Rozdział 258 Czy naprawdę jesteś moją babcią (część pierwsza)
Wieczorne niebo było skąpane w kolorowym blasku. Upał na ulicy ostygł, a ludzie byli szczęśliwsi. Edward prowadził samochód pewnie, przeciskając się przez zatłoczony ruch uliczny w godzinach szczytu. Delikatnie przygryzał dolną wargę i uśmiechał się, jakby kpiąc ze wszystkich pozostawionych przez siebie pojazdów. Jego przystojny wygląd i beztroska maniera, widziane z każdej strony, były ucztą dla oka. Wszystkie te cechy były pożądanymi cechami odziedziczonymi po rodzicach. Wielu zazdrościło mu wrodzonej urody.
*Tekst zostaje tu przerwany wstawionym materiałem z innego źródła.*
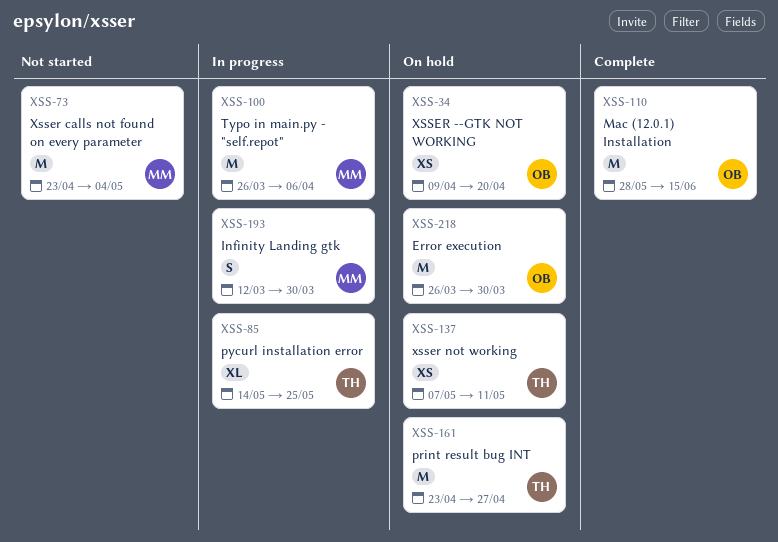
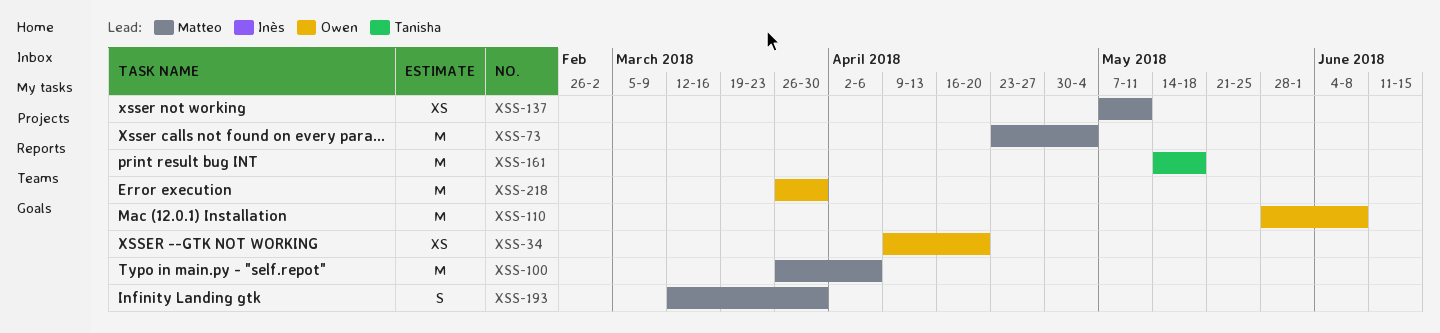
XSS-85: present -> none
XSS-110, due: Jun 15 -> Jun 8
XSS-137, owner: Tanisha -> Matteo
XSS-161, start: Apr 23 -> May 14
XSS-161, due: Apr 27 -> May 18

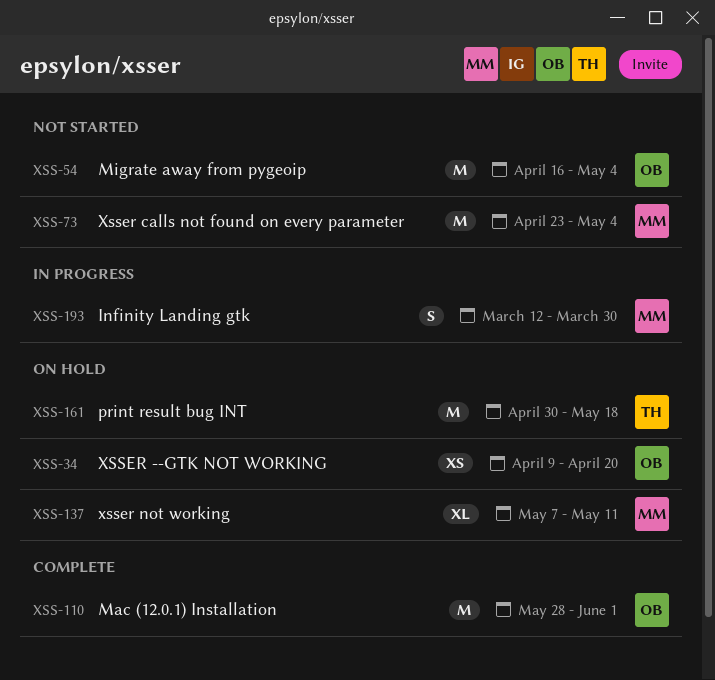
XSS-54: none -> present
XSS-100: present -> none
XSS-110, due: Jun 8 -> Jun 1
XSS-137, estimate: XS -> XL
XSS-161, start: May 14 -> Apr 30
XSS-218: present -> none

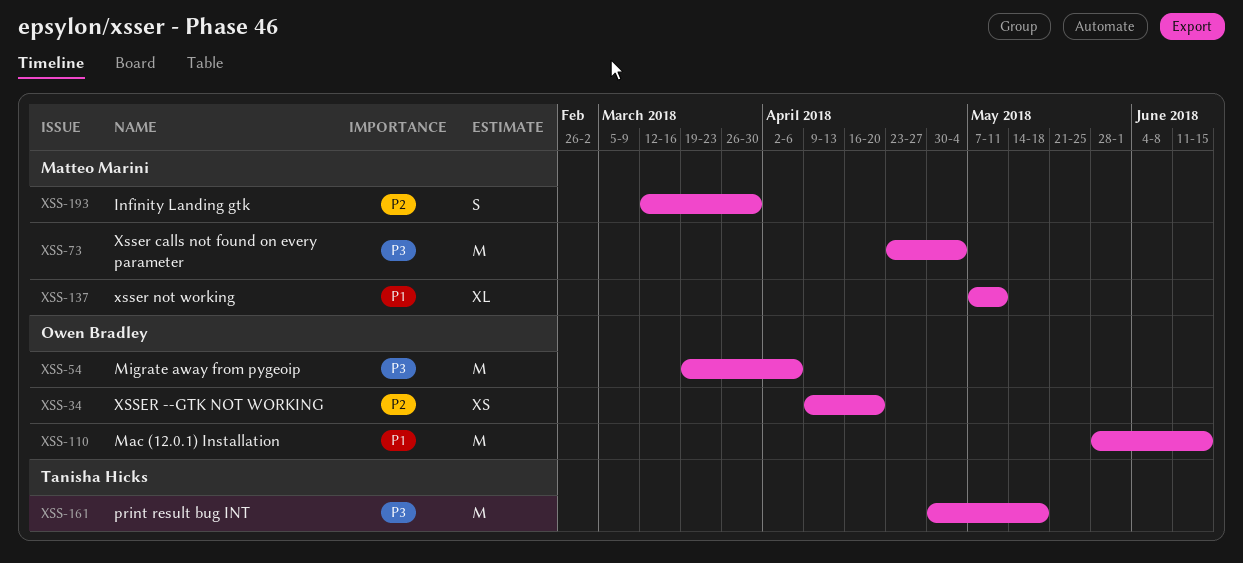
XSS-54, start: Apr 16 -> Mar 19
XSS-54, due: May 4 -> Apr 6
XSS-110, due: Jun 1 -> Jun 15

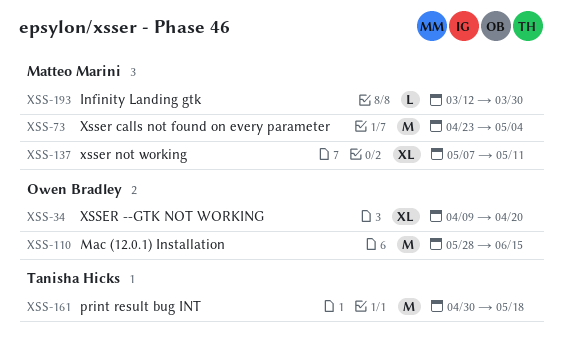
XSS-34, estimate: XS -> XL
XSS-54: present -> none
XSS-193, estimate: S -> L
„Tato, nazwisko tego staruszka jest takie samo jak nazwisko mamy, Ouyang. To nazwisko panny Mary. Czy jest między nimi jakiś związek?” zapytał Justin. Przechylił głowę na bok i zamyślony wpatrywał się w przystojną twarz Edwarda. Za każdym razem, gdy uważnie przyglądał się twarzy Edwarda, wzdychał. Nie wiedział, czy to dobrze, że ma tak przystojnego ojca. Zawsze przyciągał tyle kobiet. To trochę zaniepokoiło Justina.
„Tak! Panna Mary jest pasierbicą twojego dziadka Ouyanga i przyrodnią siostrą twojej matki” powiedział Edward z szyderczym uśmiechem. Powodem, dla którego nie uznali Mary, było to, że Daisy dawno temu opuściła rodzinę. Mówiąc dokładniej, nie mieli żadnych powiązań od urodzenia.